# ACTION ITEM
What lines in the data hold the string "right"? Show them.

Stored records:
━━━━━━

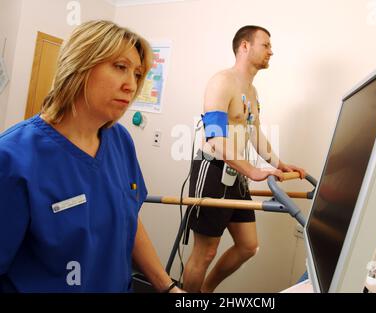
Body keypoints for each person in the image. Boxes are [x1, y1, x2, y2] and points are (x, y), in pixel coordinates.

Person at [0, 20, 183, 293]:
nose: (131, 85)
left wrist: (167, 287)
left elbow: (129, 219)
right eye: (120, 67)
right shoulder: (14, 157)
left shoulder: (120, 141)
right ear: (79, 65)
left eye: (137, 74)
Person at [183, 25, 307, 293]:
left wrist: (278, 163)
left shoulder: (252, 91)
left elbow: (254, 132)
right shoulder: (222, 81)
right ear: (244, 46)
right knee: (205, 252)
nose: (271, 51)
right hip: (212, 171)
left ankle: (205, 291)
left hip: (237, 175)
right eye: (266, 45)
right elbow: (215, 137)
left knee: (248, 246)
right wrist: (252, 170)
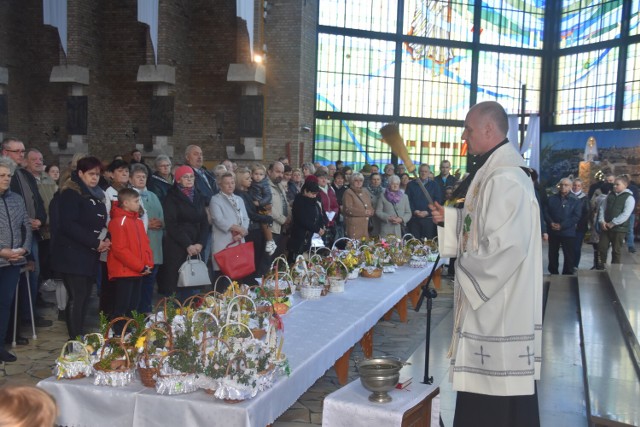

━━━━━━

# RESPONSE BOX
right eye: (120, 67)
right shoulder: (14, 157)
right ear: (79, 65)
right shoulder: (222, 81)
right ear: (244, 46)
right knee: (205, 252)
right hip: (212, 171)
right eye: (266, 45)
right elbow: (215, 137)
right wrist: (252, 170)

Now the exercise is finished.